WORK ITEM: With images removed, transcribe each record exactly as it appears.

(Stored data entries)
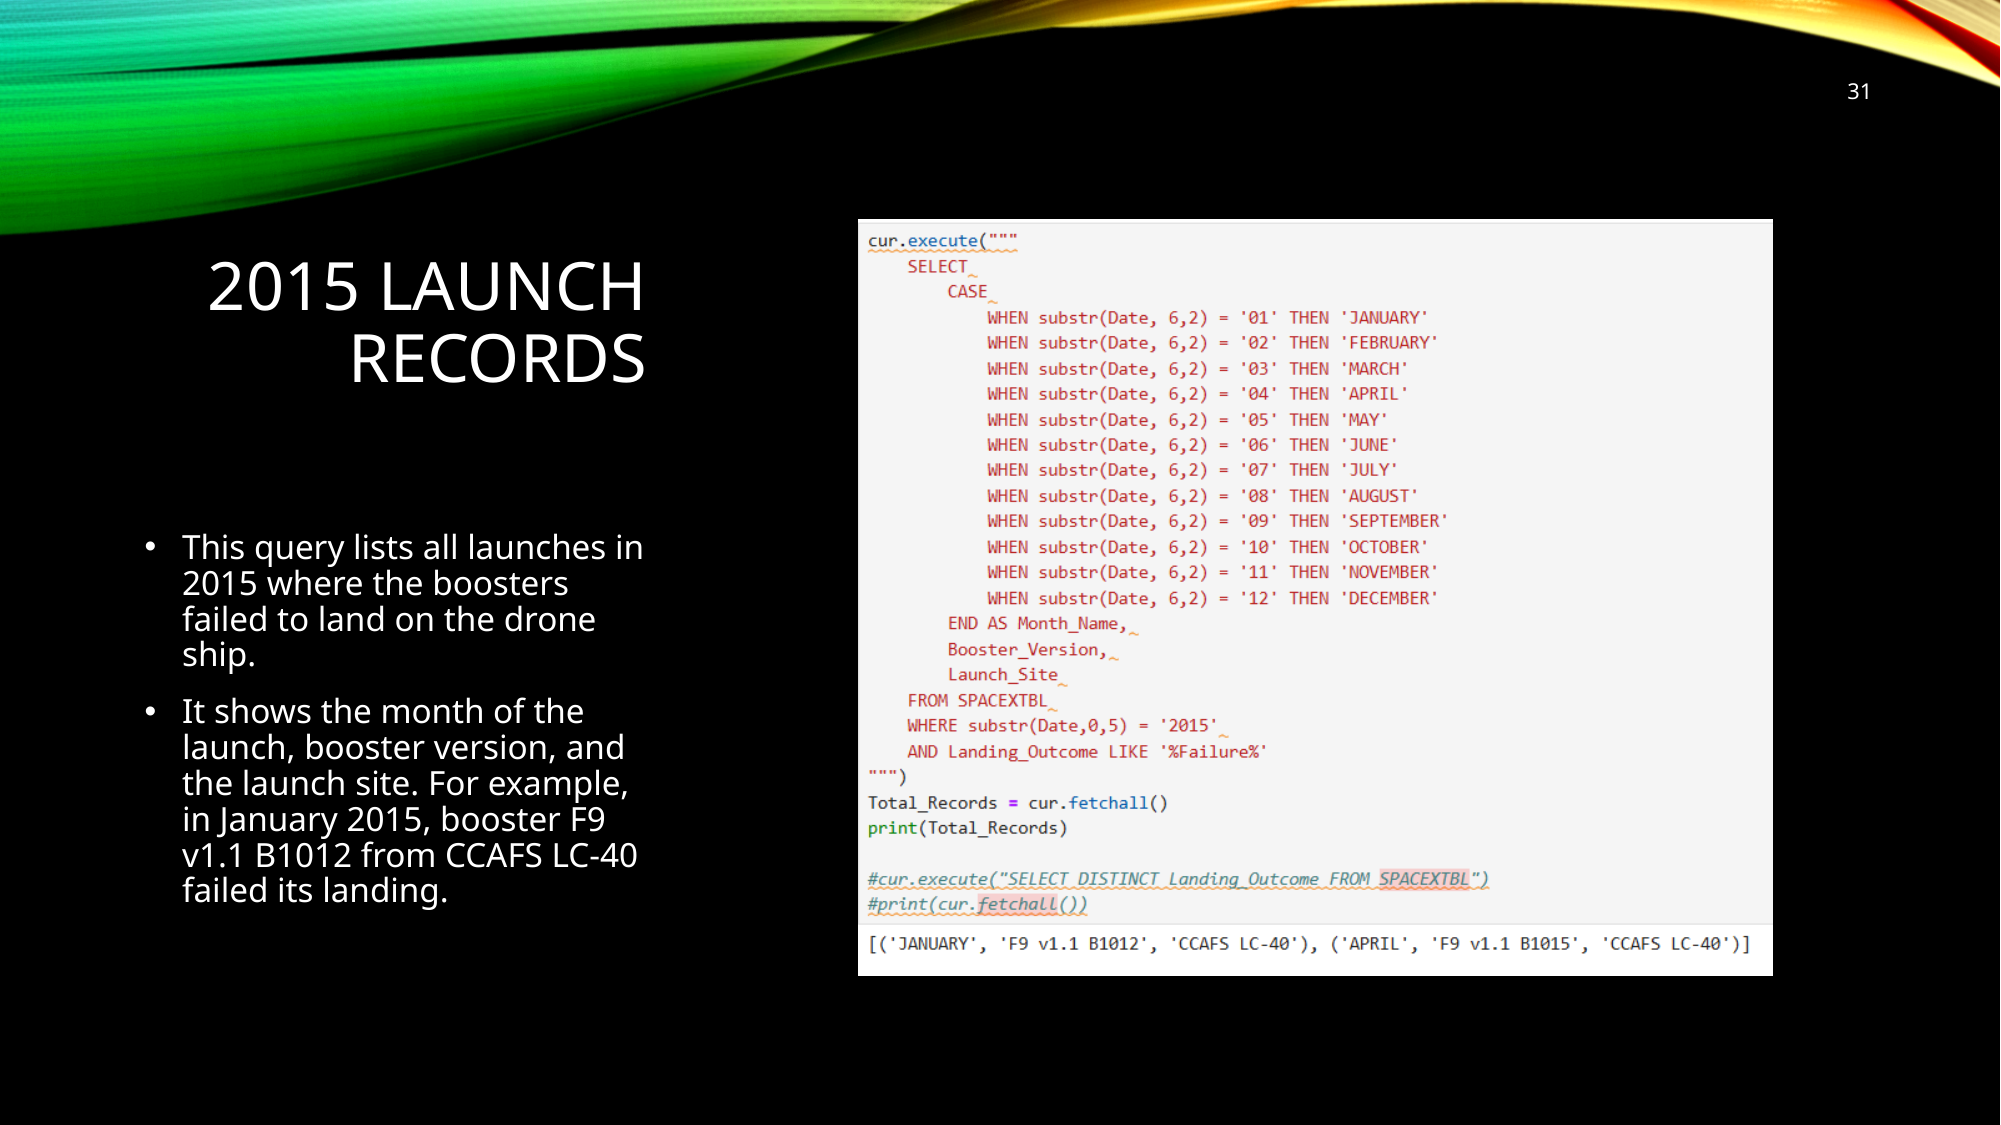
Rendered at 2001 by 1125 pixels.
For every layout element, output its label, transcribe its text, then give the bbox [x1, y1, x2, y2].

picture [0, 0, 2000, 976]
title 2015 launch records [119, 219, 663, 432]
list This query lists all launches in 2015 where the boosters failed to land on the drone ship. It shows the month of the launch, booster version, and the launch site. For example, in January 2015, booster F9 v1.1 B1012 from CCAFS LC-40 failed its landing. [129, 523, 672, 1034]
slide_number 31 [1437, 62, 1888, 123]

RESULT OF THE TASK:
Rendered at 2001 by 1125 pixels.
For every layout element, output its label, transcribe its text, then give the bbox [x1, y1, x2, y2].

picture [0, 0, 2000, 976]
title 2015 launch records [119, 219, 663, 432]
list This query lists all launches in 2015 where the boosters failed to land on the drone ship. It shows the month of the launch, booster version, and the launch site. For example, in January 2015, booster F9 v1.1 B1012 from CCAFS LC-40 failed its landing. [129, 523, 672, 1034]
slide_number 31 [1437, 62, 1888, 123]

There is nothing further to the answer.